For clarity, this is how the files are arranged in my home directory:

And yes, you are right about the quality control that has been done and have already raised this to the sequencing provider as to what were the exact QC measures that were performed. I hope this helps you to gain a better understanding of the current problem that I am struggling with.
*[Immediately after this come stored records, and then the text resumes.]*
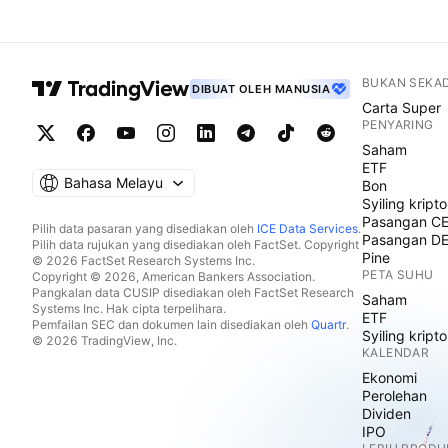
BUKAN SEKA
DIBUAT OLEH MANUSIA
Carta Super
PENYARING
Saham
ETF
Bahasa Melayu
Bon
Syiling kripto
Pasangan C
Pilih data pasaran yang disediakan oleh
ICE Data Services
.
Pasangan D
Pilih data rujukan yang disediakan oleh FactSet. Copyright
Pine
© 2026 FactSet Research Systems Inc.
PETA SUHU
Copyright © 2026, American Bankers Association.
Pangkalan data CUSIP disediakan oleh FactSet Research
Saham
Systems Inc. Hak cipta terpelihara.
ETF
Pemfailan SEC dan dokumen lain disediakan oleh
Quartr
.
Syiling kripto
© 2026 TradingView, Inc.
KALENDAR
Ekonomi
Perolehan
Dividen
IPO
thermokarst · November 8, 2019, 4:05pm

It looks to me like you might have a typo here. Shouldn't the filepath be (based on your screenshots):

/Users/ega/Augmentin/SequencingData/00.RawData/S2D2/FDMP19H002103-1a_L1_S2D2_1.fq.gz

? Note the S2D2/FDMP... vs S2D2FDMP....

Chang_Ega · November 9, 2019, 10:15am

Afternoon @thermokarst,
Yes you were right about the typo. (Pardon my carelessness)
I managed to successfully import the data using PairedEndManifestPhred33V2 format

On the side note, i am curious as to why this output was generated when i tried importing using Phred64V2 format:

An unexpected error has occurred:

Decoded Phred score is out of range [0, 62].

See above for debug info.

Does this mean that my the quality score of my reads are not within the acceptable range ?
Many thanks for getting back to my queries and pinpointing the typo error, appreciate the guidance!

ben · November 9, 2019, 3:53pm

Change phred score to 33 and re-run! Ben

system · December 10, 2019, 9:53pm

This topic was automatically closed 31 days after the last reply. New replies are no longer allowed.